▶ SOURCE EXTRACT
--- START ---

Modern traditions of an Ancient Convent

THE ZYMNE MUSIC SCHOOL CHOIR WITH METROPOLITAN VOLODYMYR AND STEFANA, MOTHER SUPERIOR OF THE ZYMNE CONVENT (CENTER IN THE BACKGROUND)

By Natalia MALIMON, The Day
31/3/2011

A cloister on the Holy Mountain near Volodymyr-Volynsky is not only a center of spirituality but is also involved in secular matters.

VOLYN OBLAST – Ukraine’s oldest convent, Zymne Monastery, a stauropegial founded in 1001 by Prince Volodymyr the Great. The ancient cloister on the Holy Mountain near Volodymyr-Volynsky is going to mark its 1,010th (!) anniversary. You can feel the powerful energy of ancient European traditions and profound spirituality in every little stone here. This inimitable aura and the excellent human qualities of the Mother Superior and the nuns are working little mundane wonders every day.

The event that occurred later last year at the village of Zymne (Volynians usually associate it with the large nunnery) remained, unfortunately, unknown to most residents of the region. Only one local Internet publication briefly reported it, quoting the website of the Volodymyr-Volynsky District Administration. Yet it was an uncommon event. With the blessing of His Beatitude Volodymyr, Primate of the Ukrainian Orthodox Church (Moscow Patriarchate), Zymne organized music classes at a school restored at the convent’s expense.

--- END ---

▶ SUPPLIED DATA
--- START ---

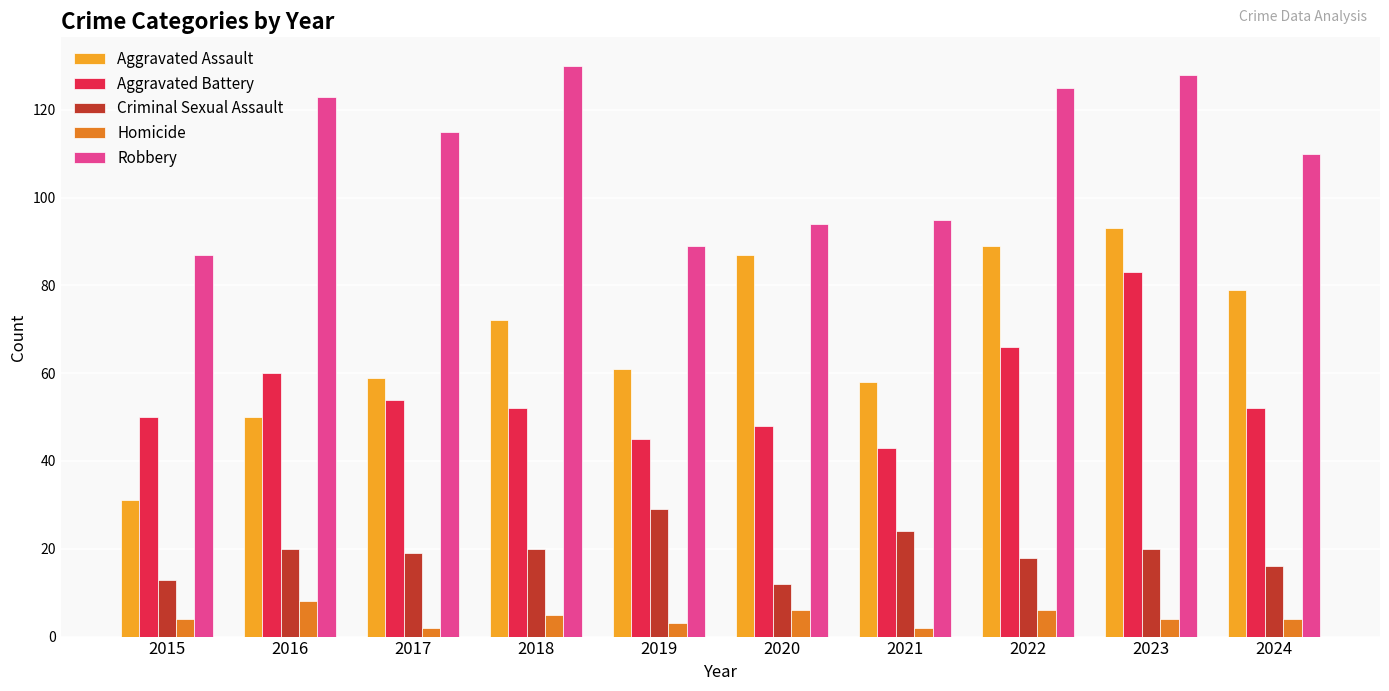

What is the difference between the second highest and minimum values in the Robbery series?

41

--- END ---

▶ PROBLEMS TO WORK ON
1. From the Zymne convent article, reproduce the part that opens with the words containing "Modern traditions of" and closes with "in secular matters.".
2. Please condense the paragraph of the Zymne convent article beginning "The event that occurred later last year" into a shorter version that keeps its main facts.

▶ RESPONSES FOR EACH TASK
1.
Modern traditions of an Ancient Convent

THE ZYMNE MUSIC SCHOOL CHOIR WITH METROPOLITAN VOLODYMYR AND STEFANA, MOTHER SUPERIOR OF THE ZYMNE CONVENT (CENTER IN THE BACKGROUND)

By Natalia MALIMON, The Day
31/3/2011

A cloister on the Holy Mountain near Volodymyr-Volynsky is not only a center of spirituality but is also involved in secular matters.

2. Late last year, an uncommon event took place in the village of Zymne, but most residents of the region never heard of it. Only one local Internet publication briefly reported it, quoting the Volodymyr-Volynsky District Administration's website. With the blessing of His Beatitude Volodymyr, Primate of the Ukrainian Orthodox Church (Moscow Patriarchate), Zymne organized music classes at a school restored at the convent's expense.